→ PROBLEM DESCRIPTION:
The reply must repeat the listing below exactly and carry none of its pictures.

→ DATA:

****************************************

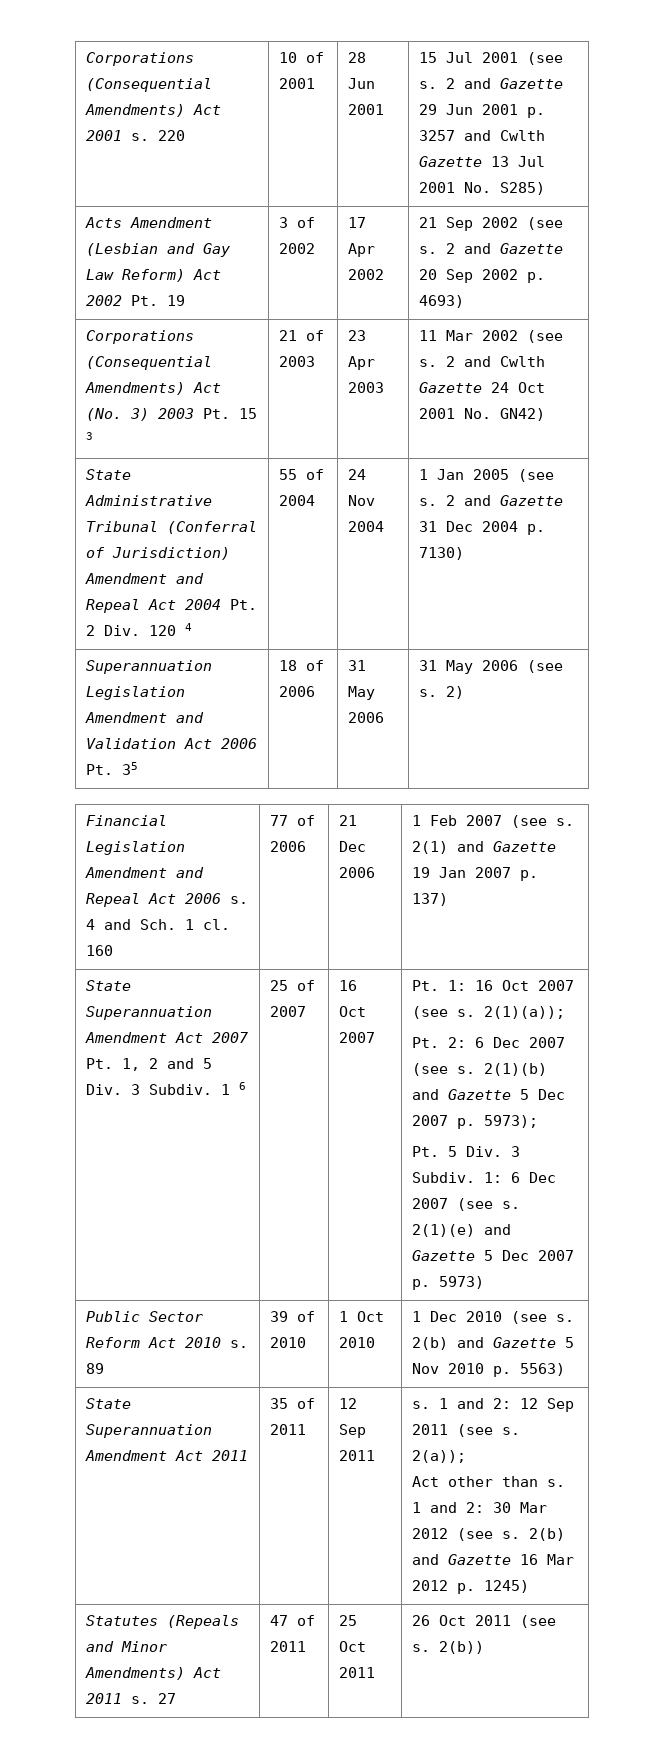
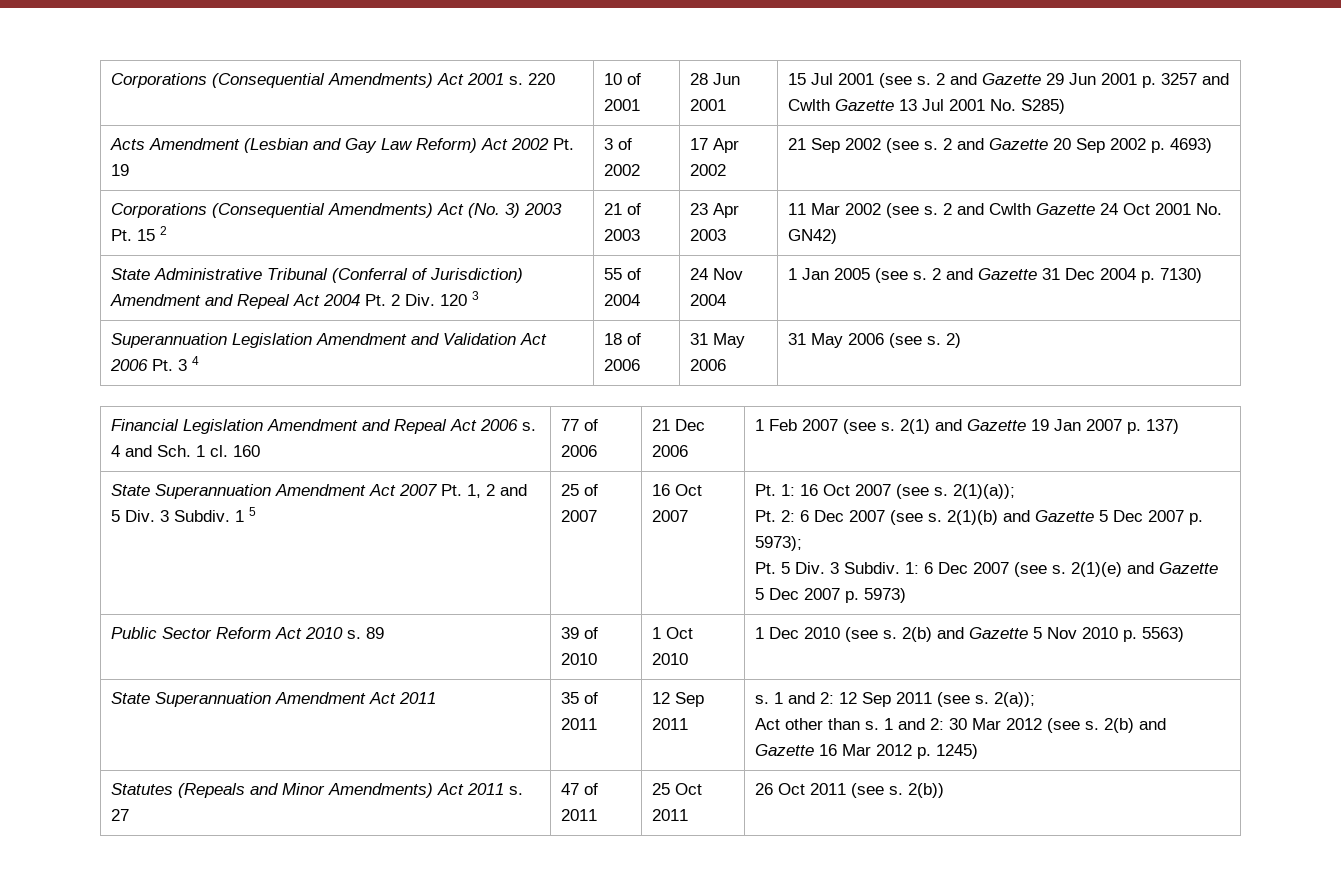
[86,432,94,440] 3 -> [160,226,168,235] 2
[185,623,193,631] 4 -> [472,291,480,300] 3
[122,762,139,775] 35 -> [178,356,200,371] 3 4
[239,1082,247,1090] 6 -> [249,507,257,516] 5

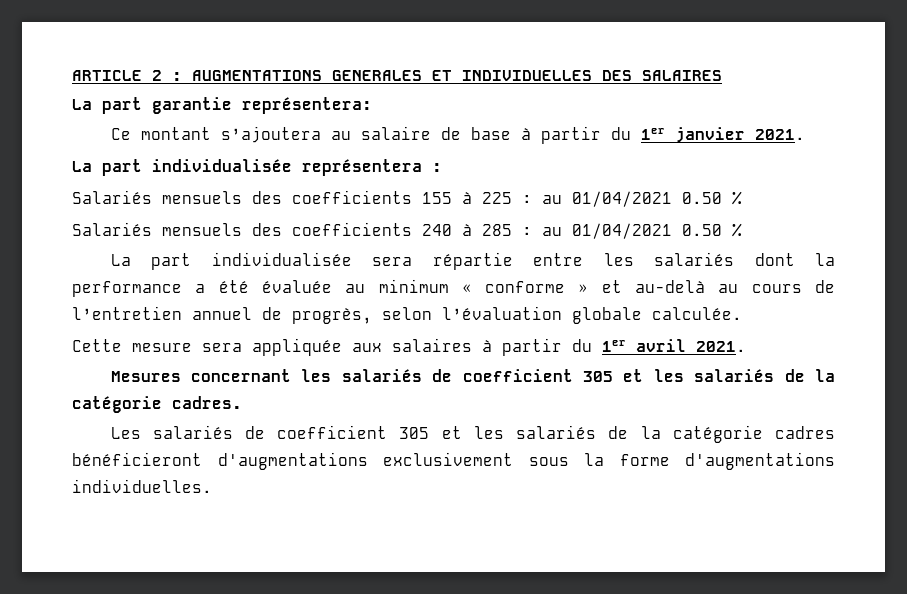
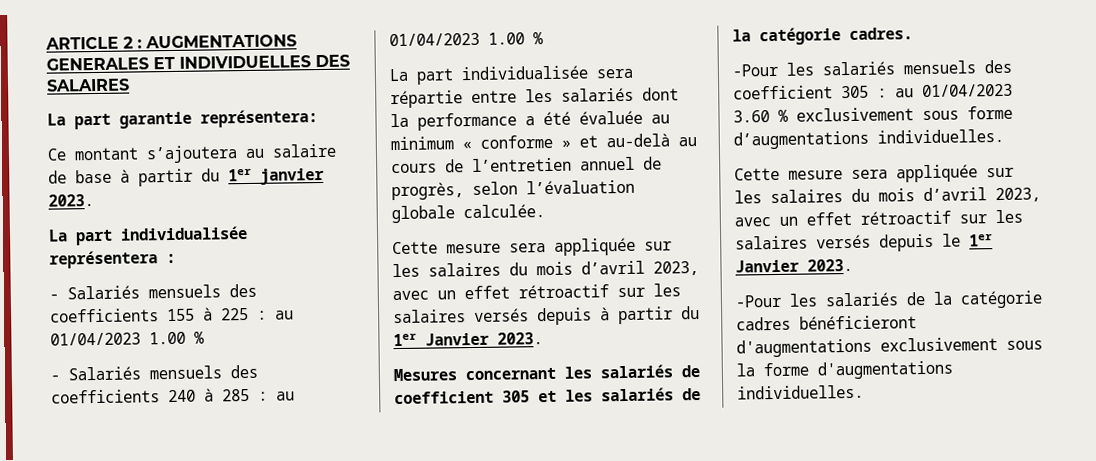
[754,129,805,140] 2021. -> [48,194,94,207] 2023.
(442, 167) none -> [49,294,59,300] -
[572,191,742,207] 01/04/2021 0.50 % // -> [50,331,205,346] [50,375,60,381] 01/04/2023 1.00 % // -
[572,223,722,239] 01/04/2021 0.50 -> [389,32,525,47] 01/04/2023 1.00
[352,338,746,356] aux salaires à partir du 1er avril 2021. -> [644,241,672,251] [392,260,699,278] [392,283,681,301] [393,306,700,326] [393,332,543,347] sur les salaires du mois d’avril 2023, avec un effet rétroactif sur les salaires versés depuis à partir du 1er Janvier 2023.
[110,425,462,439] Les salariés de coefficient 305 et -> [732,59,1012,77] [733,83,1013,100] [733,105,1013,123] [733,128,1004,150] [734,164,1014,183] [734,187,1041,204] [734,209,1023,227] [735,233,993,252] [735,258,853,273] [735,294,782,308] -Pour les salariés mensuels des coefficient 305 : au 01/04/2023 3.60 % exclusivement sous forme d’augmentations individuelles. // Cette mesure sera appliquée sur les salaires du mois d’avril 2023, avec un effet rétroactif sur les salaires versés depuis le 1er Janvier 2023. // -Pour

****************************************

→ THE ANSWER:
[86,432,94,440] 3 -> [160,226,168,235] 2
[185,623,193,631] 4 -> [472,291,480,300] 3
[122,762,139,775] 35 -> [178,356,200,371] 3 4
[239,1082,247,1090] 6 -> [249,507,257,516] 5

[754,129,805,140] 2021. -> [48,194,94,207] 2023.
(442, 167) none -> [49,294,59,300] -
[572,191,742,207] 01/04/2021 0.50 % // -> [50,331,205,346] [50,375,60,381] 01/04/2023 1.00 % // -
[572,223,722,239] 01/04/2021 0.50 -> [389,32,525,47] 01/04/2023 1.00
[352,338,746,356] aux salaires à partir du 1er avril 2021. -> [644,241,672,251] [392,260,699,278] [392,283,681,301] [393,306,700,326] [393,332,543,347] sur les salaires du mois d’avril 2023, avec un effet rétroactif sur les salaires versés depuis à partir du 1er Janvier 2023.
[110,425,462,439] Les salariés de coefficient 305 et -> [732,59,1012,77] [733,83,1013,100] [733,105,1013,123] [733,128,1004,150] [734,164,1014,183] [734,187,1041,204] [734,209,1023,227] [735,233,993,252] [735,258,853,273] [735,294,782,308] -Pour les salariés mensuels des coefficient 305 : au 01/04/2023 3.60 % exclusivement sous forme d’augmentations individuelles. // Cette mesure sera appliquée sur les salaires du mois d’avril 2023, avec un effet rétroactif sur les salaires versés depuis le 1er Janvier 2023. // -Pour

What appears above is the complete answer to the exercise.